# [Prompt 1]
In the records, put the lines from the line with "112: (866, 903)" through the line with "44: (719, 912)", both included, into a numbered list. Leave out blank lines and the picture markers.

# [Document segment]
+ + + + +

Laurit Krasniqi

Personal information
- Date of birth: 14 July 2001 (age 25)
- Place of birth: Ferizaj, Kosovo under UN administration
- Height: 1.69 m (5 ft 7 in)
- Position: Left-back

Team information
- Current team: Panevėžys
- Number: 50

Youth career
- 2013–2022: Antwerp

Senior career*
- Years: Team / Apps / (Gls)
- 2022–2025: Antwerp / 1 / (0)
- 2022–2025: → Young Reds / 30 / (2)
- 2023–2024: → Roda JC (loan) / 3 / (0)
- 2025–: Panevėžys / 36 / (1)

= Laurit Krasniqi =

Kosovan footballer (born 2001)

Laurit Krasniqi (born 14 July 2001) is a Kosovan professional footballer who plays as a left-back for Lithuanian A Lyga club Panevėžys.

==Club career==
===Antwerp===
Krasniqi is a product of Antwerp with which he started playing at the age of 12 and played with all the youth teams of this team. On 2 April 2021, Krasniqi signed his first professional contract with first team after agreeing to a one-year deal with the possibility of extension. His senior debut with Antwerp came on 22 May 2022 in a 1–0 away win against Union SG after coming on as a substitute at 90th minute in place of Koji Miyoshi. On 28 July 2022, Krasniqi scored his first goal for Antwerp in his third appearance for the club in a 2–0 away win over Drita in 2022–23 UEFA Europa Conference League second qualifying round.

+ + + + +

# [Records supplied]
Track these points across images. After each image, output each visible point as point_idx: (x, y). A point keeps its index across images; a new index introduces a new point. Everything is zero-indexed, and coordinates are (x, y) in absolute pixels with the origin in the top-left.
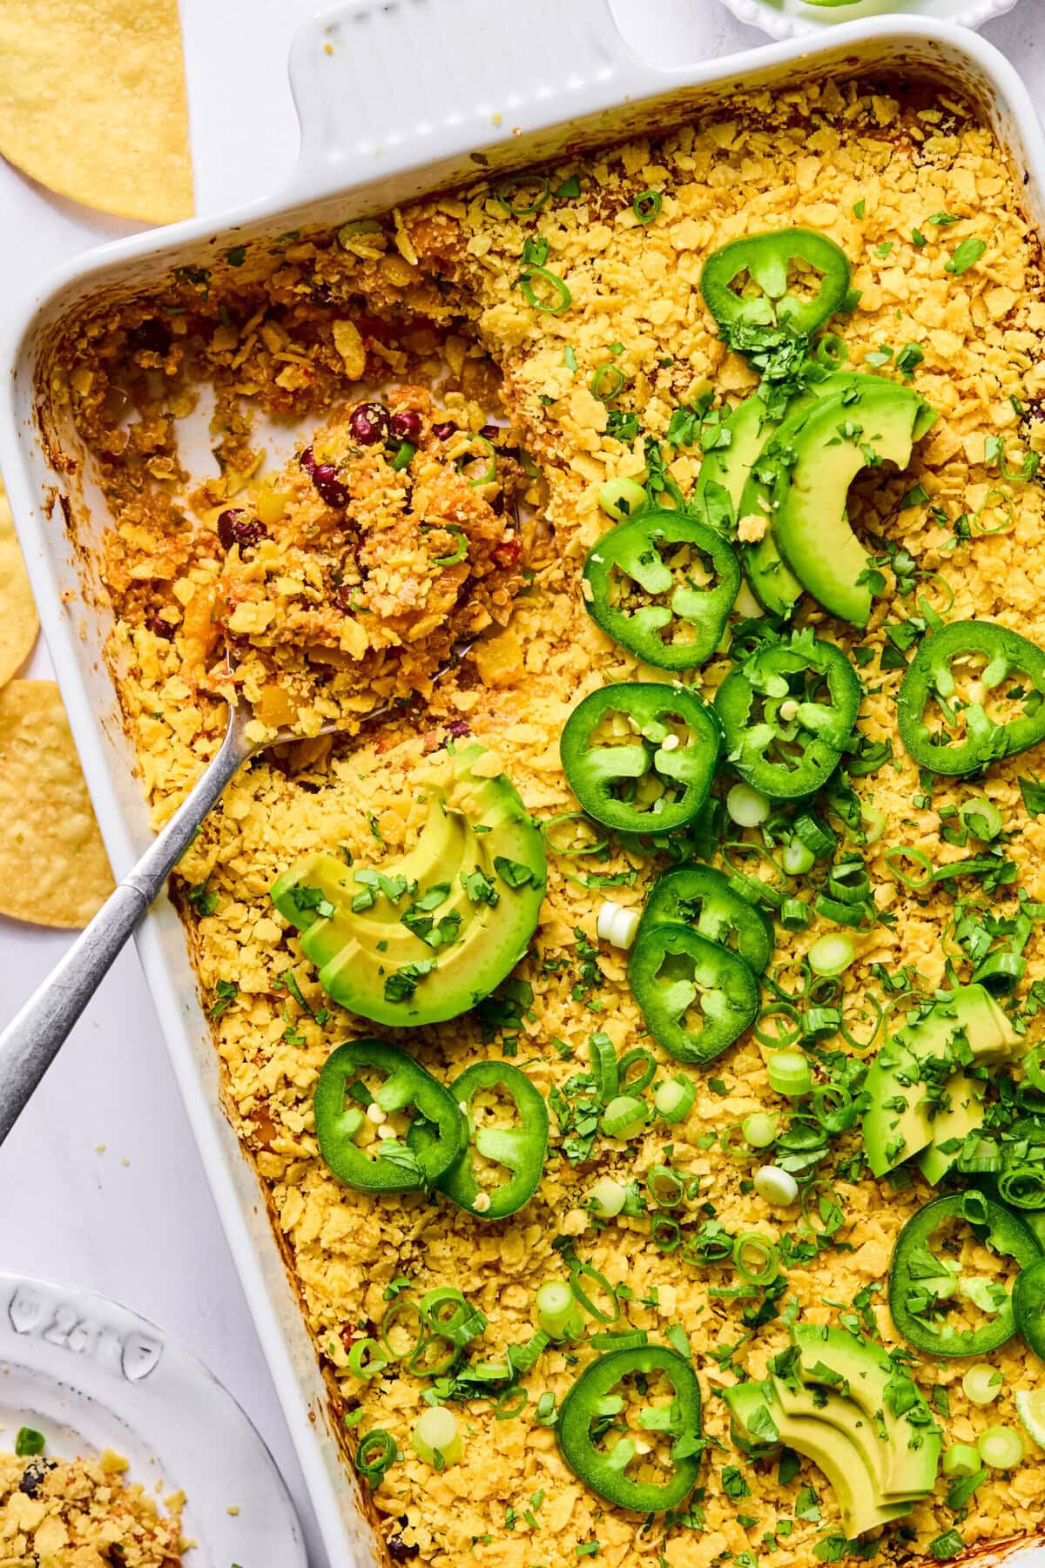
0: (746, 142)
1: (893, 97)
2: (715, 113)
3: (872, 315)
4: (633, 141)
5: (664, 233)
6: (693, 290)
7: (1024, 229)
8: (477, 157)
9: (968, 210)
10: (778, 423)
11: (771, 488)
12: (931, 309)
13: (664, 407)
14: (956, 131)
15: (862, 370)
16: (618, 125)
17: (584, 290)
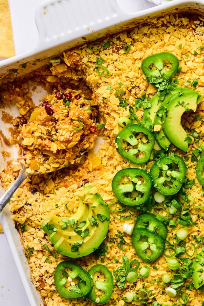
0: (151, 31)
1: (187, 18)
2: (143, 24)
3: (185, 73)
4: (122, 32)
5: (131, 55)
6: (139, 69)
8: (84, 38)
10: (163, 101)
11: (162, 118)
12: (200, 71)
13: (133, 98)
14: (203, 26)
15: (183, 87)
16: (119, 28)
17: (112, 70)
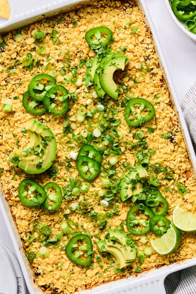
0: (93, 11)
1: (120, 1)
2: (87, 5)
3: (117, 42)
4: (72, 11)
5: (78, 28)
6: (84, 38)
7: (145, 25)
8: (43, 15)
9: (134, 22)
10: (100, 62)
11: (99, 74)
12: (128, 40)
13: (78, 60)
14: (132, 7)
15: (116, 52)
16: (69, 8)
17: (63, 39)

+ + + + +

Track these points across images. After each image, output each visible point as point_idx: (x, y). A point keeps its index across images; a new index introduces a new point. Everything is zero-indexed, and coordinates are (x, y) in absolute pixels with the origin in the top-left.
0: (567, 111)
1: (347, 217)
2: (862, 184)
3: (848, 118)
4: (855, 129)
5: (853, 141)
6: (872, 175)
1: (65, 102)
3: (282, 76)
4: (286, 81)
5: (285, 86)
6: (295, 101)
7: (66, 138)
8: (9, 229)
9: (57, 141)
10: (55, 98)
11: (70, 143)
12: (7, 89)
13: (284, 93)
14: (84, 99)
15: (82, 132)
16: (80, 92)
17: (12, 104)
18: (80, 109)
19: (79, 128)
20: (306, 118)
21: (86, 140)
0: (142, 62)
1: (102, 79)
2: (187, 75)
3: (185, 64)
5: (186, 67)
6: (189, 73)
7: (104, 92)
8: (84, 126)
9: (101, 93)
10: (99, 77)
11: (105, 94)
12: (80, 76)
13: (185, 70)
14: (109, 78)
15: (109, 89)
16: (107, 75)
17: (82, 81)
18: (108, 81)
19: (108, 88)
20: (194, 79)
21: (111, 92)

+ + + + +

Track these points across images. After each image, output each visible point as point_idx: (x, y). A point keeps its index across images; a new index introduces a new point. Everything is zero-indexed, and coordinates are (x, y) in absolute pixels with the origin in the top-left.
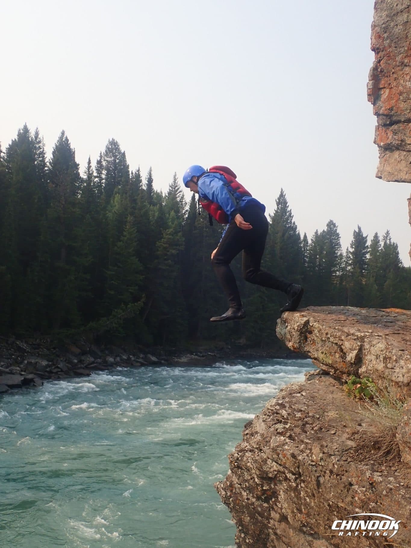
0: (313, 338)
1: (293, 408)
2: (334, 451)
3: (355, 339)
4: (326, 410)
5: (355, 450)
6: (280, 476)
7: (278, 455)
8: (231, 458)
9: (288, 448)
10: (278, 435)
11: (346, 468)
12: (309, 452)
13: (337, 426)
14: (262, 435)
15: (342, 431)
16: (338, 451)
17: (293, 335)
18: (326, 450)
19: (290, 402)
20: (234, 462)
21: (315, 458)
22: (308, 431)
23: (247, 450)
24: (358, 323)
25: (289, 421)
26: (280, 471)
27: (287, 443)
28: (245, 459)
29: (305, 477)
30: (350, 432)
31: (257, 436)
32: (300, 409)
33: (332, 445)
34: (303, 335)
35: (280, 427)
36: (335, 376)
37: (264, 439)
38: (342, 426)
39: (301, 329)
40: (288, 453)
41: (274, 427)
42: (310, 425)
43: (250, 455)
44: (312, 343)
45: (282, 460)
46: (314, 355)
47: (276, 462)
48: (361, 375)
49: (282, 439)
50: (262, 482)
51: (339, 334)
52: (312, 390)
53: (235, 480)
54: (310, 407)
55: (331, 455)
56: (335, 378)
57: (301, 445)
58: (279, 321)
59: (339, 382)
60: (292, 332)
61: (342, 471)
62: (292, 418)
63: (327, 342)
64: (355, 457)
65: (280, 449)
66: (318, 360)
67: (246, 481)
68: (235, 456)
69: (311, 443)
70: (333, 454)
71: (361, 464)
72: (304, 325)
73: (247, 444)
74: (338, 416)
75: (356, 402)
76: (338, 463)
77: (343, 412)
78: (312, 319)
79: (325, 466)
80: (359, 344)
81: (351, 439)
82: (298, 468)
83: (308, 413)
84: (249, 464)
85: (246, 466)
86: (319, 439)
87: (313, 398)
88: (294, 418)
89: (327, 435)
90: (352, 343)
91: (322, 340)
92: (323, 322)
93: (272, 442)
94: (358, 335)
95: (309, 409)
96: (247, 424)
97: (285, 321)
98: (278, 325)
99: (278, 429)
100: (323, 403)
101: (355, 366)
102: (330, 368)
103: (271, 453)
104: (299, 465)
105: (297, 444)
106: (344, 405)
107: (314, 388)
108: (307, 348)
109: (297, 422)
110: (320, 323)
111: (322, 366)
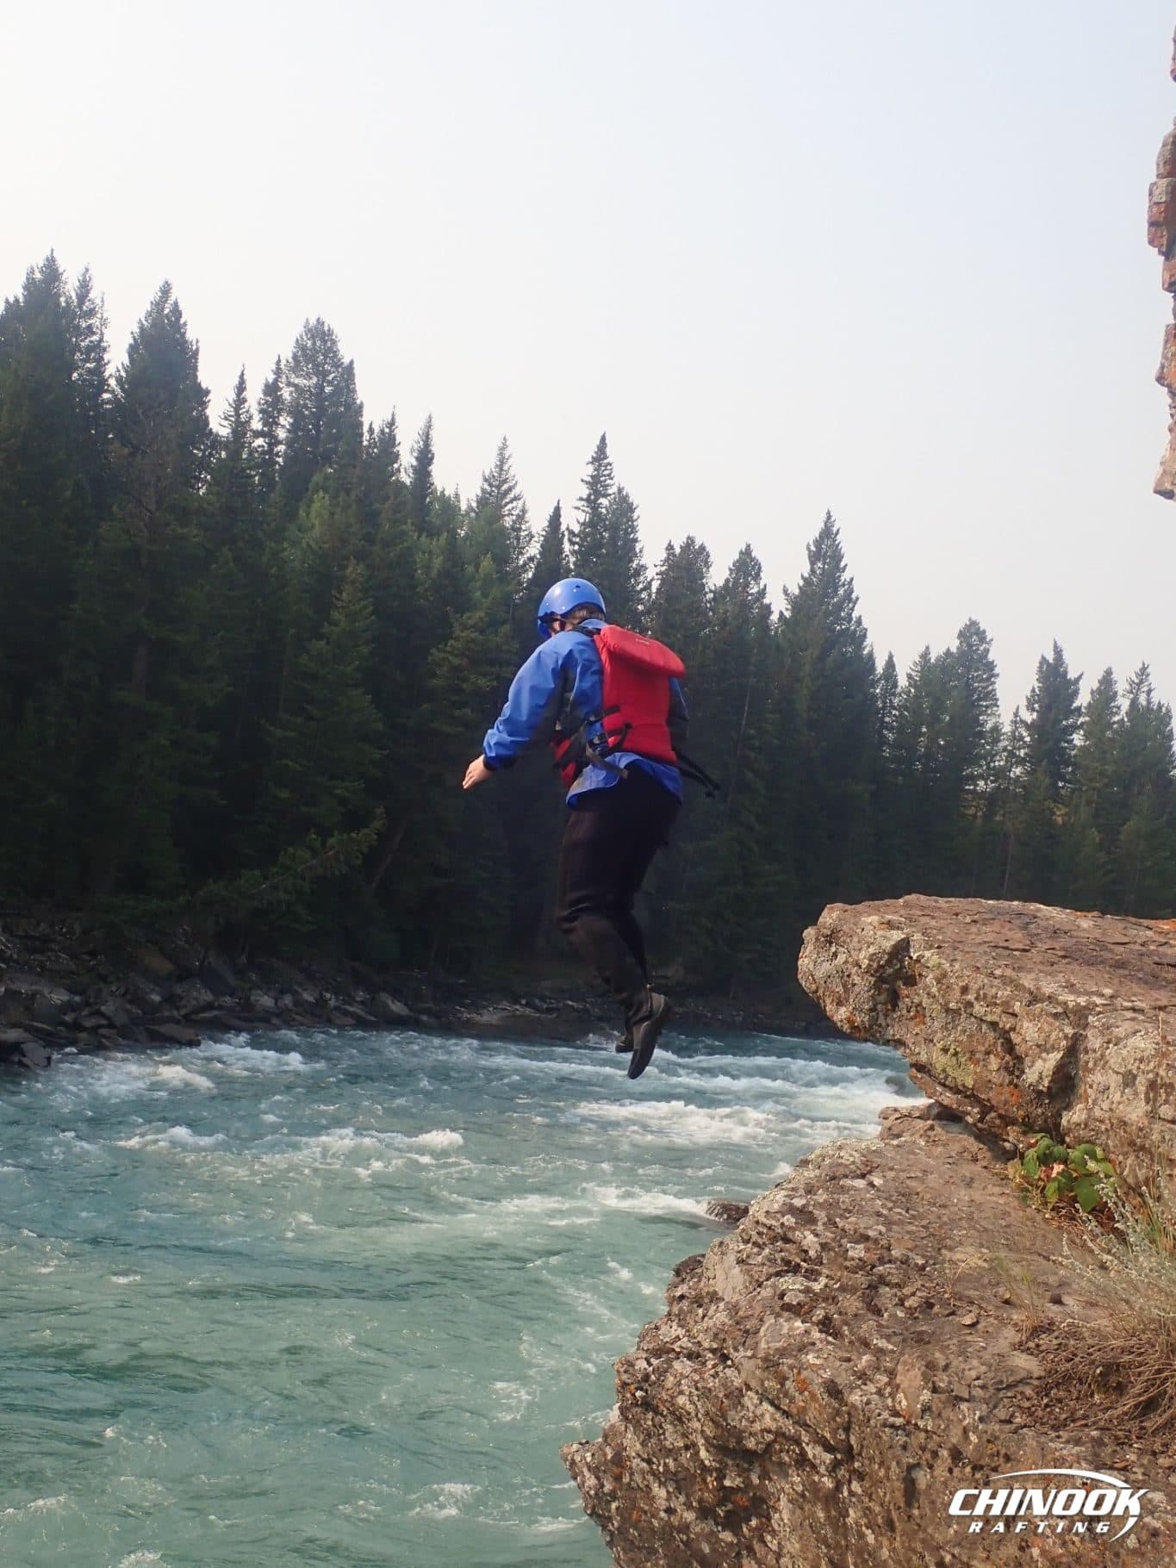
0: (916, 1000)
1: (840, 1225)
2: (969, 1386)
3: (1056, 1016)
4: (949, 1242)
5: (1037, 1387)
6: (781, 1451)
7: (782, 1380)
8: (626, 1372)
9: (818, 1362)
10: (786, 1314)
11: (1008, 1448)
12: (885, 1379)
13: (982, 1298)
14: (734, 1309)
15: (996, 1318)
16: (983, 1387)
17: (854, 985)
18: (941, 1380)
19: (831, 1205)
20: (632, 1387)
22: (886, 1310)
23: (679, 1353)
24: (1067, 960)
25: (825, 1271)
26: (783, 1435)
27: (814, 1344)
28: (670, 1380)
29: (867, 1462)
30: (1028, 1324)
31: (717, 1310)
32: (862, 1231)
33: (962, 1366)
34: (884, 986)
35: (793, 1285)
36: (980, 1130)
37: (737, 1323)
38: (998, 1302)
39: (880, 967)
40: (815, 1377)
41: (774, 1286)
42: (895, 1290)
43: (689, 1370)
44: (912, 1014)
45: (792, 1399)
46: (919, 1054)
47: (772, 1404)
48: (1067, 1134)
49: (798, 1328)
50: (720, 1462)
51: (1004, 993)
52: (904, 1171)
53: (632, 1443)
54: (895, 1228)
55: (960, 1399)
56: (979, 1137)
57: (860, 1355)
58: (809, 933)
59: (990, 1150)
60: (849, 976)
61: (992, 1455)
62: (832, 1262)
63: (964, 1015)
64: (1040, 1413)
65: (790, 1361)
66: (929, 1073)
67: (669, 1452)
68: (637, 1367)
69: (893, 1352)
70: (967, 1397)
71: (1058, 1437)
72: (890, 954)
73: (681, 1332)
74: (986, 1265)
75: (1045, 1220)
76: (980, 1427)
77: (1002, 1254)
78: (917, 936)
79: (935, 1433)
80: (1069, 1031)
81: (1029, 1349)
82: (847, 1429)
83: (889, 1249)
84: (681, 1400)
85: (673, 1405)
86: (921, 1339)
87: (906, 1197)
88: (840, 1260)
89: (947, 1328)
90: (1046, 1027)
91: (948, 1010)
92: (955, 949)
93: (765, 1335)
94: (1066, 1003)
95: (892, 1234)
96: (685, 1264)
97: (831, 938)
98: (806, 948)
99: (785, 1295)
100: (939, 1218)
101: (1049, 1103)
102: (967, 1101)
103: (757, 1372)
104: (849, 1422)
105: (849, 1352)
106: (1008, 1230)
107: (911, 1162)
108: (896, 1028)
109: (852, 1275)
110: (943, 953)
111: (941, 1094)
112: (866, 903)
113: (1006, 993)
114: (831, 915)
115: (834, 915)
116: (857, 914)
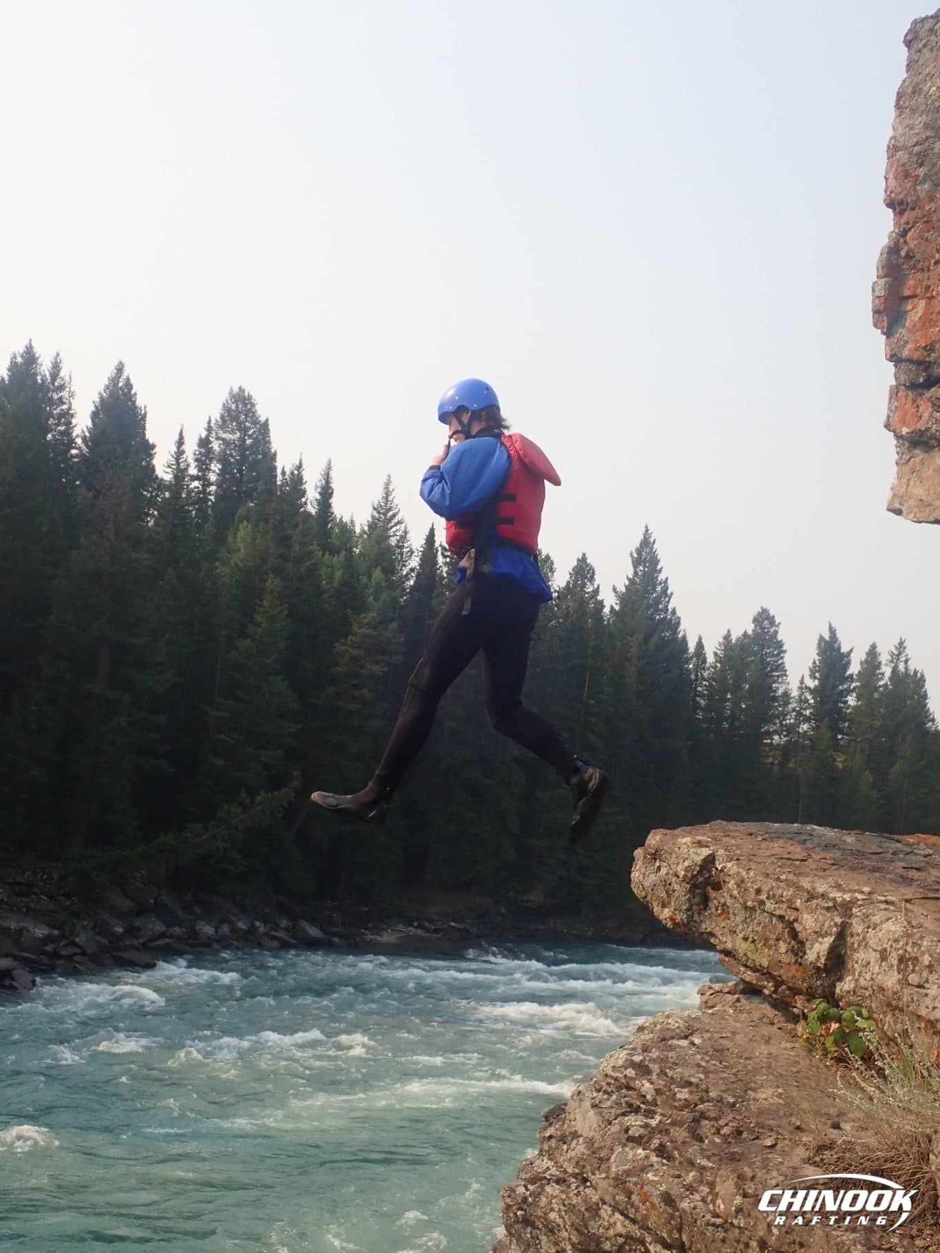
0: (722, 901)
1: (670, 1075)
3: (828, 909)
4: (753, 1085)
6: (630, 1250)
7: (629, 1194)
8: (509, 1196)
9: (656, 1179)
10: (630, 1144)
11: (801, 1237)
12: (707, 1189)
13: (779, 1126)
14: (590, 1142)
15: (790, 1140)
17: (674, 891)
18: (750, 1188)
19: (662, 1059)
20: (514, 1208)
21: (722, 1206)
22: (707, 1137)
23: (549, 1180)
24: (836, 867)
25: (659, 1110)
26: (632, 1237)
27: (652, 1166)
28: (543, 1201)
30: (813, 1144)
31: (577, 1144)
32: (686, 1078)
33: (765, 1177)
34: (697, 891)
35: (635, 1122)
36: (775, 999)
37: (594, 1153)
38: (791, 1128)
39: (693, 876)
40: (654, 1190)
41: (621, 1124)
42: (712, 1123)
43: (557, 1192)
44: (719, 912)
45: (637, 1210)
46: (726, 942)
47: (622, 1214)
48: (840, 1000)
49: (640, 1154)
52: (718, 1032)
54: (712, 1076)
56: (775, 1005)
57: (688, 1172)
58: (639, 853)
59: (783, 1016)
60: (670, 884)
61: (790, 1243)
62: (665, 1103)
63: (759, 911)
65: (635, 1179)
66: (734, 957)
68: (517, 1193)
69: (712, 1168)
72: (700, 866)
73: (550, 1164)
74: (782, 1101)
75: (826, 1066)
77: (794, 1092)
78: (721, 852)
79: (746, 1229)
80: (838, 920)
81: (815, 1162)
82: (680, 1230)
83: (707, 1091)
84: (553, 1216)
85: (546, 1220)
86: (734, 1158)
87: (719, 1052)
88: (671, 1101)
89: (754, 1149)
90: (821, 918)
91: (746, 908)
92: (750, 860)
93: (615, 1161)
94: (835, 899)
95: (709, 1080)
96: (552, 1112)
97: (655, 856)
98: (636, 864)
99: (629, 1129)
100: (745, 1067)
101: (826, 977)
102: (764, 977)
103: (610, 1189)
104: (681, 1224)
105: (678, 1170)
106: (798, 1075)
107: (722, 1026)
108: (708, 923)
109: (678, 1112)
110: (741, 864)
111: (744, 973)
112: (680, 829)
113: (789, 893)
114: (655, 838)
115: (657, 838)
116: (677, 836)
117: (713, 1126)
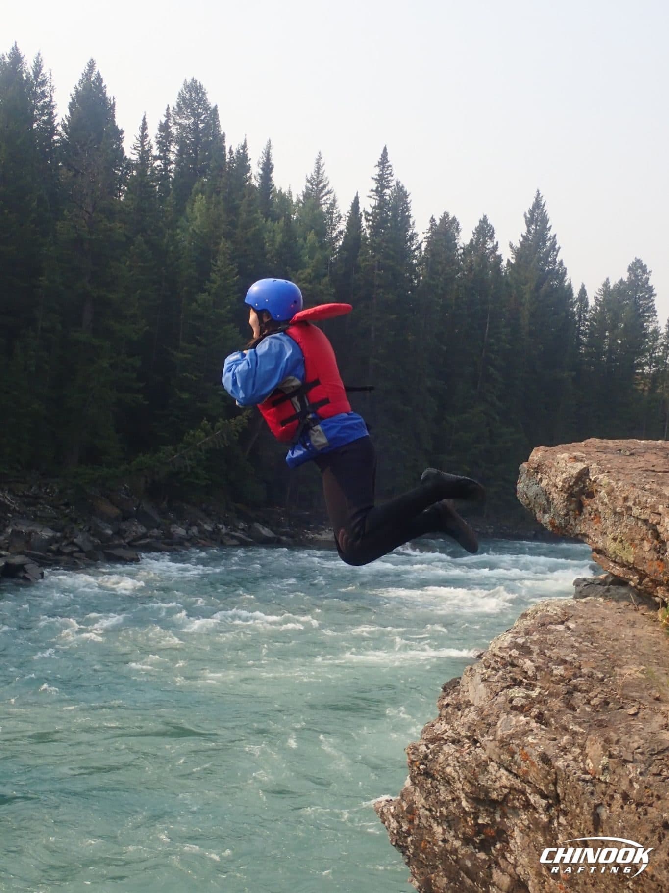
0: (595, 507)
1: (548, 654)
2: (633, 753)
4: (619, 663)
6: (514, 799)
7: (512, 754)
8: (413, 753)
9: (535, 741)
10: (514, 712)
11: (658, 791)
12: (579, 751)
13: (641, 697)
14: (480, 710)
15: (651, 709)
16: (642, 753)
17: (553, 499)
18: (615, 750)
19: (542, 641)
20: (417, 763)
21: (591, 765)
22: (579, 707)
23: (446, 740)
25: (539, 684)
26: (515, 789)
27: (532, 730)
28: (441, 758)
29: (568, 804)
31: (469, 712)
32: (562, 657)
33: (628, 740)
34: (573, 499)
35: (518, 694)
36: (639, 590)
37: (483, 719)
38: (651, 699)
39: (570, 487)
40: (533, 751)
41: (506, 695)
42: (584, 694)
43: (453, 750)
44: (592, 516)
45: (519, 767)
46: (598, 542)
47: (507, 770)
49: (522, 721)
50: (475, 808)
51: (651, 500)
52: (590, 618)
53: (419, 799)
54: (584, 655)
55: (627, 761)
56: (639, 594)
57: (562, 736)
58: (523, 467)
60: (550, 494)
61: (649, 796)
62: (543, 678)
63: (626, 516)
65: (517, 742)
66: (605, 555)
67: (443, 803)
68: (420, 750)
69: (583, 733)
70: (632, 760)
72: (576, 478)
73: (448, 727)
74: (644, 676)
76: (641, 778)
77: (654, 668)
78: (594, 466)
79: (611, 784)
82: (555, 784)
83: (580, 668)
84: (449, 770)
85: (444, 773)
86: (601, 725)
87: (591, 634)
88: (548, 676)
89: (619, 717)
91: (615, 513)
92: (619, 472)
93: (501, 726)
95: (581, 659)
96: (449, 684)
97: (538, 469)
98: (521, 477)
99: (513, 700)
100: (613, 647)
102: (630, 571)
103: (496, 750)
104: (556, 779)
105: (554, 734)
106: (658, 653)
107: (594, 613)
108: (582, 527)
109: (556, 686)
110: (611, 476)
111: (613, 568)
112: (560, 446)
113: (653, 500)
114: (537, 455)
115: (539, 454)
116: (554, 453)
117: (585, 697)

+ + + + +

# [Prompt 2]
Write what comes next in the article on Laurit Krasniqi, starting after its last sentence.

# [Written reply 1]
1. 112: (866, 903)
2. 113: (1006, 993)
3. 114: (831, 915)
4. 115: (834, 915)
5. 116: (857, 914)
6. 0: (722, 901)
7. 1: (670, 1075)
8. 3: (828, 909)
9. 4: (753, 1085)
10. 6: (630, 1250)
11. 7: (629, 1194)
12. 8: (509, 1196)
13. 9: (656, 1179)
14. 10: (630, 1144)
15. 11: (801, 1237)
16. 12: (707, 1189)
17. 13: (779, 1126)
18. 14: (590, 1142)
19. 15: (790, 1140)
20. 17: (674, 891)
21. 18: (750, 1188)
22. 19: (662, 1059)
23. 20: (514, 1208)
24. 21: (722, 1206)
25. 22: (707, 1137)
26. 23: (549, 1180)
27. 24: (836, 867)
28. 25: (659, 1110)
29. 26: (632, 1237)
30. 27: (652, 1166)
31. 28: (543, 1201)
32. 30: (813, 1144)
33. 31: (577, 1144)
34. 32: (686, 1078)
35. 33: (765, 1177)
36. 34: (697, 891)
37. 35: (635, 1122)
38. 36: (775, 999)
39. 37: (594, 1153)
40. 38: (791, 1128)
41. 39: (693, 876)
42. 40: (654, 1190)
43. 41: (621, 1124)
44. 42: (712, 1123)
45. 43: (557, 1192)
46. 44: (719, 912)

# [Written reply 2]
====Loan to Roda JC====
On 14 August 2023, Krasniqi joined Dutch Eerste Divisie club Roda JC, on a season-long loan deal. He made his debut for Roda in a 3–0 away victory against ADO Den Haag.

===Panevėžys===
On 5 January 2025 he left Antwerp by mutual consent; on the same day he joined Panevėžys.

==International career==
In July 2022, through a private communication with a fan that was published on social networks, Krasniqi declared that he was waiting for an invitation from Kosovo. On 29 July 2022, the Football Federation of Kosovo announced that Krasniqi had decided to represent their country.

==Personal life==
Krasniqi was born in Ferizaj, and raised in England and Belgium to Kosovo Albanian parents.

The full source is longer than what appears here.